The answer is, we’re human, and humans’ first technologies were arts and crafts. These are our most enduring cultural legacies, and when everything else unravels, we still carry the potential to make these things. I posit that we would not have made it this far as a species without them.
Guilt Isn’t Helpful
If you find your thoughts sliding the slippery slope into guilt for making things right now, stop. It’s not helping anyone for you to feel that way.
And think of it this way: “make hay while the sun shines,” as the old saying goes. If you can make, or write, or cook something right now, do so.
History Lessons
Here’s an exercise for you, if you just really feel stuck in the quicksand of world events. Start writing about your day. Write anything. Write about what you ate, what you saw outside your window, what you listened to, what you wore, what you smelled. Write it down, and date it.
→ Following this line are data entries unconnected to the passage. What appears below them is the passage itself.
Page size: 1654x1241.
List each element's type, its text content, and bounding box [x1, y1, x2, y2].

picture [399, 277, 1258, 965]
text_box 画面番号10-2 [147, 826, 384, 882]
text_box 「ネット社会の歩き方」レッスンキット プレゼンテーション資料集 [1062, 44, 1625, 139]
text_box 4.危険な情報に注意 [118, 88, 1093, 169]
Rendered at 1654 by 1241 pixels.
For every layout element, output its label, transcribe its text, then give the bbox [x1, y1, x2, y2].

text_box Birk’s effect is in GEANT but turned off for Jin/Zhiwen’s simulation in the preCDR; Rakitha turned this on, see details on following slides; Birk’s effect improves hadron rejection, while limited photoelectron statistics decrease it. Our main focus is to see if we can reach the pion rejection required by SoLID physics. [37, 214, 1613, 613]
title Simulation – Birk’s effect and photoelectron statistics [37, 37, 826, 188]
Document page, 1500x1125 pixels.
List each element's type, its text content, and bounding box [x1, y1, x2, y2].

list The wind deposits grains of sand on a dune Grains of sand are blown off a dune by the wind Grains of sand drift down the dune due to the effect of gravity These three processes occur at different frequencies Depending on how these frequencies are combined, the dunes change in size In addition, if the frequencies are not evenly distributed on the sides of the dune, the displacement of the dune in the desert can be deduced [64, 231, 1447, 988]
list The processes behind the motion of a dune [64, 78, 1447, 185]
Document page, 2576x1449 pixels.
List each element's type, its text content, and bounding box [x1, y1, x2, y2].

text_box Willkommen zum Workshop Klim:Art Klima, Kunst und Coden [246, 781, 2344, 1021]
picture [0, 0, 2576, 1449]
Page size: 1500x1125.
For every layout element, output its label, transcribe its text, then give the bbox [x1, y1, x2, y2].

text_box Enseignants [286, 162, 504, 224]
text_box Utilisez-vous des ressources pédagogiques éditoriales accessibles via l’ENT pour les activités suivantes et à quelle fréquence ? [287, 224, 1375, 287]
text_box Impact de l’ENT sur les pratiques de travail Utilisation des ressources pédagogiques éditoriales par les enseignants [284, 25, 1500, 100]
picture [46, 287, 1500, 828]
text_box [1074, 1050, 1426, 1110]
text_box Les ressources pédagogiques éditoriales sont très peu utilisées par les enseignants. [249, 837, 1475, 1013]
We’re living through history, always. Future generations want to know how past generations lived. That’s everyday stuff. Put it on the page or the canvas.
Make Your Way Out
A collective goal of making, rather than destroying, is the antithesis of war and suffering. We have the power, and it is a luminous and positive power, to build, create, and make, even when world events seem only to be founded on disarray.
Your craft matters. Foster it. Make your way out of your rut, letter by letter, canvas by canvas, song by song. That is how we will survive.